Dunbar's theory is that a stable social group is one in which "an individual knows who each person is, and how each person relates to every other person". Keeping track of this complex web of relationships is cognitively difficult, and gets ever more so as the size of the group increases. Dunbar's observation is that this web of relationships gets unmanageably complex, or too computationally intensive for the human brain, when the group size approaches one hundred and fifty. Empirically, we've lived through most of recorded history in settlements of about one hundred and fifty people.

This is sometimes mis-interpreted as "you can't have more than one hundred and fifty friends". I don't think Dunbar's number makes any such claim.

For instance, I play tennis with an Oxford-educated Asian-Brit landscape-architect called Jason. I know Jason as a tennis buddy, and in that limited context, he is a good buddy. I don't know anything about the other spheres of Jason's life - his Oxonian tribe, or his landscape-architect tribe - and therefore my friendship with Jason is not computationally intensive. It is one dimensional, rather than a matrix. I don't think Dunbar's concept in any way limits the number of simple, or one-dimensional, friendships I can have. The Dunbar number is about the number of people in a self-regulating matrix of relationships, not about simple one-to-one friendships.

I also don't think the Dunbar number limits the number of distinct tribes I can belong to. I belong to Dunbar-tribes from family, school, college and from work. Each tribe is manageable because it is no more than one hundred and fifty people. If it were all one network, it would be overwhelming. Facebook's new "smart lists" feature is an attempt to capture this reality.
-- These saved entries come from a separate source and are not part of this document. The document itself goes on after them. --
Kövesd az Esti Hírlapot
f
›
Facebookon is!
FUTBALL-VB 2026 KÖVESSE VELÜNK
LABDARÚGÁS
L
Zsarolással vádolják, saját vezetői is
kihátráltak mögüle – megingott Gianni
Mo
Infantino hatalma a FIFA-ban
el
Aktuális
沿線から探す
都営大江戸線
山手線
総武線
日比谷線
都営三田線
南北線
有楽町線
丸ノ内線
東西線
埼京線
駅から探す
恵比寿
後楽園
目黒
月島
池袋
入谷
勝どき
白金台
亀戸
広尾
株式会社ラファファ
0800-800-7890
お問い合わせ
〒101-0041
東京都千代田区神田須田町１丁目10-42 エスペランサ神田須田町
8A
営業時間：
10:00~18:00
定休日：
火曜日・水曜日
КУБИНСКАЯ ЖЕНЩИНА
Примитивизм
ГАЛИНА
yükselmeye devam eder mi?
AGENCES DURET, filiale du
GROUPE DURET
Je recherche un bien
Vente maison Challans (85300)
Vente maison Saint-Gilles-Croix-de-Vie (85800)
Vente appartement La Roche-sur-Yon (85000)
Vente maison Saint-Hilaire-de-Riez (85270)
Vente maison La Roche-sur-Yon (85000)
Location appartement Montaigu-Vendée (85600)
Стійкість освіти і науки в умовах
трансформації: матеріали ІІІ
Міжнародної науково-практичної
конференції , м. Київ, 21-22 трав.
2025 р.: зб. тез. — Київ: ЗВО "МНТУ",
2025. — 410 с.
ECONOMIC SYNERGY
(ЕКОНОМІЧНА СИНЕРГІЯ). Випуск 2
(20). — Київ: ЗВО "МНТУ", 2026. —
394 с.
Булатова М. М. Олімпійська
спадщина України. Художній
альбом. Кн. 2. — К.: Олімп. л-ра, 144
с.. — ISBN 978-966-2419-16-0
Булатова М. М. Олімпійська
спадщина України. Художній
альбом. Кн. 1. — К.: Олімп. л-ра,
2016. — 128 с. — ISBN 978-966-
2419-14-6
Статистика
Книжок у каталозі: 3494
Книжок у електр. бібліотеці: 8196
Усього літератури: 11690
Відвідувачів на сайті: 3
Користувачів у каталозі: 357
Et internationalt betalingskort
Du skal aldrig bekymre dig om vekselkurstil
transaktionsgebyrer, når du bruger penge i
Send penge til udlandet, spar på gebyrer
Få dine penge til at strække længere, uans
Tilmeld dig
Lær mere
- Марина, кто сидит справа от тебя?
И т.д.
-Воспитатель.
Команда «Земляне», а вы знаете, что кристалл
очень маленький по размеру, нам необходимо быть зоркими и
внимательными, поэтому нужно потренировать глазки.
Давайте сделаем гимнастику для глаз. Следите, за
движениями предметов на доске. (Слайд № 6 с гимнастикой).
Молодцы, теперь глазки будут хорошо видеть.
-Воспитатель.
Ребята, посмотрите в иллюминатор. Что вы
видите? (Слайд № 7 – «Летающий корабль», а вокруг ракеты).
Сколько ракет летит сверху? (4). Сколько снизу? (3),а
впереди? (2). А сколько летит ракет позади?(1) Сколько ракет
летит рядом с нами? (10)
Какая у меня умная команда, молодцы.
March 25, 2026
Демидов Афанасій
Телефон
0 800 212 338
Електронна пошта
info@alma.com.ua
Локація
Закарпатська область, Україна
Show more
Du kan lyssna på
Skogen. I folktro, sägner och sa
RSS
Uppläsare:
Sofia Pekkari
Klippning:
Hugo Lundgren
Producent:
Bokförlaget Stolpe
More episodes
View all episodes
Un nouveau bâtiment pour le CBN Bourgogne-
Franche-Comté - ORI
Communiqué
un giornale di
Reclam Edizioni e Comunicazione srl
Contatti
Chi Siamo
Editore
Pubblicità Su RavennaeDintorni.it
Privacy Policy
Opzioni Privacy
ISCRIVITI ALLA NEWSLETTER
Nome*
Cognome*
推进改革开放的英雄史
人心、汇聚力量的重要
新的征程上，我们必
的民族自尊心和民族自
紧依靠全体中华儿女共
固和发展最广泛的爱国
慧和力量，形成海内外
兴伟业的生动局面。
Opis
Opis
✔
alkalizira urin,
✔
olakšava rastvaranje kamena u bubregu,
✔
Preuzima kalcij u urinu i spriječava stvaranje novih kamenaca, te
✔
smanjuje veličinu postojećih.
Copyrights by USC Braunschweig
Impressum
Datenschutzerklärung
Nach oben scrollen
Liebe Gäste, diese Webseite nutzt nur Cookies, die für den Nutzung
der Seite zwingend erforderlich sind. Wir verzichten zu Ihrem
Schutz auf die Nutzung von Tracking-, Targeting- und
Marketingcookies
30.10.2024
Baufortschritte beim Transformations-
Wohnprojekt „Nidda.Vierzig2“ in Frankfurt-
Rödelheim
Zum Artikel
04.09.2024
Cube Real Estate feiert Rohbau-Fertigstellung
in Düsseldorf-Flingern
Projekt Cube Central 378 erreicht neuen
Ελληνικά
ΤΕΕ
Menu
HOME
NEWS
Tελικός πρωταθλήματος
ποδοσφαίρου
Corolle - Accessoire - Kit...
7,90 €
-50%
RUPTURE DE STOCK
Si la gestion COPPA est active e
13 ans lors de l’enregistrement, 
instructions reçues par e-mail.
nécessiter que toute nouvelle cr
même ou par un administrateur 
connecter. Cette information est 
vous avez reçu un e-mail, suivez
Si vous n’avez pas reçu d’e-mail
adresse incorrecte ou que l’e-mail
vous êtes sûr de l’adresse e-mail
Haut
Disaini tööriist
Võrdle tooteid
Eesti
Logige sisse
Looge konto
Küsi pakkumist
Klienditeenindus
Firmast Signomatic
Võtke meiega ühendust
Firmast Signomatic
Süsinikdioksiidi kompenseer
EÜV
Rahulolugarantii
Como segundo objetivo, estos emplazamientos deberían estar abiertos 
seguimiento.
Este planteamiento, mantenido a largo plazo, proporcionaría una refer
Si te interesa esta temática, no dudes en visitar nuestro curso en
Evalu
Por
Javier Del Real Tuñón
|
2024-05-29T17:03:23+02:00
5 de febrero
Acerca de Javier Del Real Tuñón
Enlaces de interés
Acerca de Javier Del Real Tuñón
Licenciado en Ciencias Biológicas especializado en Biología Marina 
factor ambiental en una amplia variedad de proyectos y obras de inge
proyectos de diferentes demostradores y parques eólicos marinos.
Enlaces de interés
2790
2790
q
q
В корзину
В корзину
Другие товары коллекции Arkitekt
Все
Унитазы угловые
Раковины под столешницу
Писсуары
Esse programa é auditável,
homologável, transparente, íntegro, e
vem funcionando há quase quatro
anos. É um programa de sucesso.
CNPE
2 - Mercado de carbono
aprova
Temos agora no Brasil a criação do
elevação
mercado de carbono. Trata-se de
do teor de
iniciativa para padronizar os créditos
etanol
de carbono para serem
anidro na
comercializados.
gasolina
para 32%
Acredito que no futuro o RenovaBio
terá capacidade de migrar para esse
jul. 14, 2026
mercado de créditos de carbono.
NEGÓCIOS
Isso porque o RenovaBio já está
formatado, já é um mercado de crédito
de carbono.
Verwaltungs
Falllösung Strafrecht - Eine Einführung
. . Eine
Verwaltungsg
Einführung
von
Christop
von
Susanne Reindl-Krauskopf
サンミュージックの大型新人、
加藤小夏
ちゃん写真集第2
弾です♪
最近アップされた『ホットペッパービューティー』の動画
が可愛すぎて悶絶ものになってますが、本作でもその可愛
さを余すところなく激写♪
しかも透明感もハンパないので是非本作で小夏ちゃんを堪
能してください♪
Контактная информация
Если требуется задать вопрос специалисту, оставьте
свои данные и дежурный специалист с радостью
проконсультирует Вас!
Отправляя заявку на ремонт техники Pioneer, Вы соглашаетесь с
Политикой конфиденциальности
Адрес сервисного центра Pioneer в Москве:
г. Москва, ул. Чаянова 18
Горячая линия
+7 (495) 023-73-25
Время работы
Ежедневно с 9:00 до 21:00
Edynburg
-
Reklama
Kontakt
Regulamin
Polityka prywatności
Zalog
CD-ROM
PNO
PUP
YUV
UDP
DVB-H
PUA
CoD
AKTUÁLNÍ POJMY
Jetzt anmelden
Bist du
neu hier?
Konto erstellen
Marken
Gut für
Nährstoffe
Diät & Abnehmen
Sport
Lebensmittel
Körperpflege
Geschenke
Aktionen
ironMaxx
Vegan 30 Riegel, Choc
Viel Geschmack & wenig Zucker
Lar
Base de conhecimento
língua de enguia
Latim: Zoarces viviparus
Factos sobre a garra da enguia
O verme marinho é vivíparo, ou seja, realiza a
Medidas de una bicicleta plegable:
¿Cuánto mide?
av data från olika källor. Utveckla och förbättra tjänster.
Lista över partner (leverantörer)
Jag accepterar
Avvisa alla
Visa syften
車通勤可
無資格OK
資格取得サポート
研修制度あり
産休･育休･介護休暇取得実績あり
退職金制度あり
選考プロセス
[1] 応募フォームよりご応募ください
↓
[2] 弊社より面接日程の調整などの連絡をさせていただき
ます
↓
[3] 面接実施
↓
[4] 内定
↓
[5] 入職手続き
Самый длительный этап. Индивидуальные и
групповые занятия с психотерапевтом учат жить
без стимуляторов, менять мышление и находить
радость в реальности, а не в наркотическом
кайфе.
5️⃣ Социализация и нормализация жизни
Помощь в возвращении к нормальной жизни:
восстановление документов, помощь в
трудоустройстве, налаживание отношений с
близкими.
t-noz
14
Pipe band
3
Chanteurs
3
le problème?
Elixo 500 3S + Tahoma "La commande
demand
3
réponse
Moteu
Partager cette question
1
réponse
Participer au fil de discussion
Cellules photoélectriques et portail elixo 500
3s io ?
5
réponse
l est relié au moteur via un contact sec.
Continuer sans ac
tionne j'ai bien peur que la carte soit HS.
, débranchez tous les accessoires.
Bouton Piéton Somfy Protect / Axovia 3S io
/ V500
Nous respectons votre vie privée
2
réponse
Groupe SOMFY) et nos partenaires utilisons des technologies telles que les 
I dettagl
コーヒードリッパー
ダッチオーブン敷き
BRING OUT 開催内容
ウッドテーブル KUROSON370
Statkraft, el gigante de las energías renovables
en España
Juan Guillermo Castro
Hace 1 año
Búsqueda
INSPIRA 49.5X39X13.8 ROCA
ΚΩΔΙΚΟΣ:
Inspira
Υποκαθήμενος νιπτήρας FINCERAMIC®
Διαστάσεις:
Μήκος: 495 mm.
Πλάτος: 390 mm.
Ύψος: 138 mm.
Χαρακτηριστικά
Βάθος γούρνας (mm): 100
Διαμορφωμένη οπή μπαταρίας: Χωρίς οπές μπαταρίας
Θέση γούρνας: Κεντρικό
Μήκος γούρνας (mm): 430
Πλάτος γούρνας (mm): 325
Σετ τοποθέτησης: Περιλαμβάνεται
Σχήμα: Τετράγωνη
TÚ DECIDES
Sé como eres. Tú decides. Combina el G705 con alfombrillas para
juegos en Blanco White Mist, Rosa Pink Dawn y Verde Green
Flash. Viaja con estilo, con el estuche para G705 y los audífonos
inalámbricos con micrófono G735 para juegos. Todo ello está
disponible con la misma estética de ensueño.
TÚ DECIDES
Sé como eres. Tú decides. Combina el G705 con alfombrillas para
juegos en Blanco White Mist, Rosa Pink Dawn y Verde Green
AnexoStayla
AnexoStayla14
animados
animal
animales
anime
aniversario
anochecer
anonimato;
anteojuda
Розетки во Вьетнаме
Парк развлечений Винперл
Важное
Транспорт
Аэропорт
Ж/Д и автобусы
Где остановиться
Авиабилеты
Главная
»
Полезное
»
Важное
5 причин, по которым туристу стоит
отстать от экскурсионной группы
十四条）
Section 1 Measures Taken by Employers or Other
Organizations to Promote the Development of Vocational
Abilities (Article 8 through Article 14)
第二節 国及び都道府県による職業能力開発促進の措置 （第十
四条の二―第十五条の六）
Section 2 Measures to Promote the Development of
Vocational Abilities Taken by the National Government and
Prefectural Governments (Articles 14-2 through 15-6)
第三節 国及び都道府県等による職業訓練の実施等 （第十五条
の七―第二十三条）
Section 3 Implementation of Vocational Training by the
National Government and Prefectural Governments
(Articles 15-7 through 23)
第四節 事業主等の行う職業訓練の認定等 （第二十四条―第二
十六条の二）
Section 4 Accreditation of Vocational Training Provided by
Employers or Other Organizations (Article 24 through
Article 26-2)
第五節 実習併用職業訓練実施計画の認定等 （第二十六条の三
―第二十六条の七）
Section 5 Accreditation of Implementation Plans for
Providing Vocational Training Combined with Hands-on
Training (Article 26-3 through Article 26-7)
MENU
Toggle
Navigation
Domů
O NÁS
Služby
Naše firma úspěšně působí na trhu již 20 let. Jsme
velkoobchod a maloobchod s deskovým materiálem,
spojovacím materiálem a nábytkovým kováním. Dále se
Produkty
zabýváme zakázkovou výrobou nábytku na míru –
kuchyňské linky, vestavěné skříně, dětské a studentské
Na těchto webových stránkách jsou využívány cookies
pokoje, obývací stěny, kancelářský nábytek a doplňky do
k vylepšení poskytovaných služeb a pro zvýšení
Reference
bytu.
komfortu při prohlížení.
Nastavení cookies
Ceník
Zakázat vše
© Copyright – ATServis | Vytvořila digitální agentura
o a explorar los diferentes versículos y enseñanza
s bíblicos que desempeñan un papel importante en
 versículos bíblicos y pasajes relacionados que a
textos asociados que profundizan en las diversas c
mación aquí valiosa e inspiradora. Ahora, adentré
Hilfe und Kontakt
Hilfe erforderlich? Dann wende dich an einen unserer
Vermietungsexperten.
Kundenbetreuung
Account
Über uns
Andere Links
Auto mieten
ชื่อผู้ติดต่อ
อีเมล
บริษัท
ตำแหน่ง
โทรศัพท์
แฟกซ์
Understood this way, my family is a constantly shifting network of about one hundred and fifty, with people, or entire branches, coming in and peeling off as time passes and circumstances evolve. At one time, say one hundred and fifty years ago, a large family like mine would have operated to strict command-and-control protocols. Family would have defined every aspect of identity. Now, the family, or the clan, operates as an opt-in network, in which location on the family tree is not irrelevant but is not defining either. Welcome to the brave new world of open source kinship.

Tuesday 21 February 2012

Work-family balance: one front where Manmohan Singh has it easier than Barack Obama



Jodi Kantor's new book The Obamas reports that "Barack refuses to miss dinner with his family more than twice a week". Apparently, this is not good. Obama's family-centric approach "left him, when the going got tough, short of friends, short of people who owed him, short of people who felt that the White House was interested in them". Effective presidents are meant to be out and about, schmoozing with potential allies.

Powerful men across the political spectrum face the same trade-off - between family time and schmoozing - on this side of the pond. David Cameron, Nick Clegg and Ed Miliband are all in what the Economist calls their "Gruffolo years", the time when dads read stories to their children. By most accounts, all three party leaders make time for their families. 

I clearly sympathize with Obama's and Cameron's choice (I'm writing this after having read out The Blackberry Mouse to my daughters). I want to believe that work can and should be organized so it can be done within defined working hours. But the truth is, there is a trade-off. I inhabit a less exalted world than the Obamas' and the Camerons', but even in my little world, schmoozing is clearly useful, but it is a potentially infinite drain on time and energy.

How much easier it must be for Manmohan Singh. He didn't have to face these hard trade-offs between bedtime stories and professional schmoozing when he became Prime Minister of India, aged 72.  Maybe working into what used to be the "retirement years" isn't all bad.